Antelope saw nobody.
The third time, Nzambi went.
She saw nobody, so she hid and watched.
Crab came out of the water and beat Nzambi's drum, singing, "Nzambi abandoned me, leaving me here all alone."
"Thoughtless creature!" the goddess shouted. "Because you don't use your head to think, you will be headless, and people will eat you."


Inspired by: "Who Beats Nzambi's Drum? (Kongo-fiote)" in A treasury of African folklore by Harold Courlander, 1975.
Notes: You can read the original story online; this is is a Bakongo story (published in Dennett).



The Lion's Share

Lion, Fox, and Hyena went hunting and caught a donkey, a deer, and a rabbit. 
"How shall we divide it?" asked Lion.
"You take the donkey," said Hyena, "I'll take the deer, and Fox takes the rabbit."
Lion then hit Hyena, splitting his skull open.

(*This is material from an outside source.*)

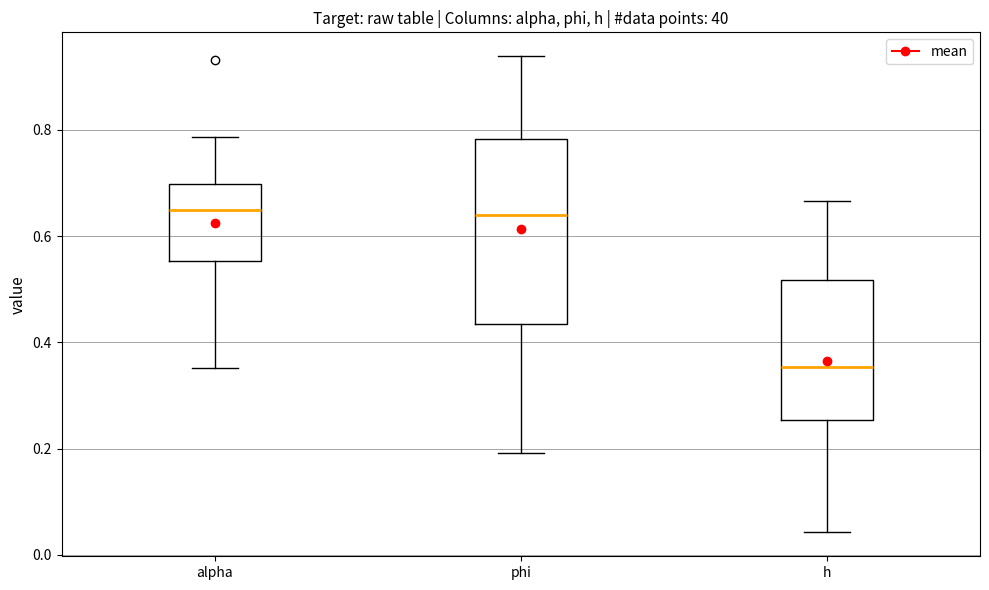

Reading left to right, transcribe this box plot: for each box, give where its median line is, the range the box spans, and where its two whiskers end, as read against the y-axis. The values are not printed on the chart, so give them approximately, as read against the axis.

alpha: median 0.64, box 0.56 to 0.70, whiskers 0.36 to 0.78
phi: median 0.64, box 0.44 to 0.78, whiskers 0.20 to 0.94
h: median 0.36, box 0.26 to 0.52, whiskers 0.04 to 0.66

Next he asked Fox, "How shall we divide it?"
"You eat the donkey for lunch," replied Fox, "the deer for dinner, and use the rabbit as a toothpick."
"Excellent!" exclaimed Lion. "How did you learn such wisdom?"
"From Hyena's broken skull," replied Fox.
So Lion ate all he wanted, and Fox ate what was left.



Inspired by: "The Stupidity of the Hyena" in Wisdom from the Nile by Ahmed Al-Shahi, Ahmed and F. C. T. Moore, 1978.
Notes: You can read the original story online.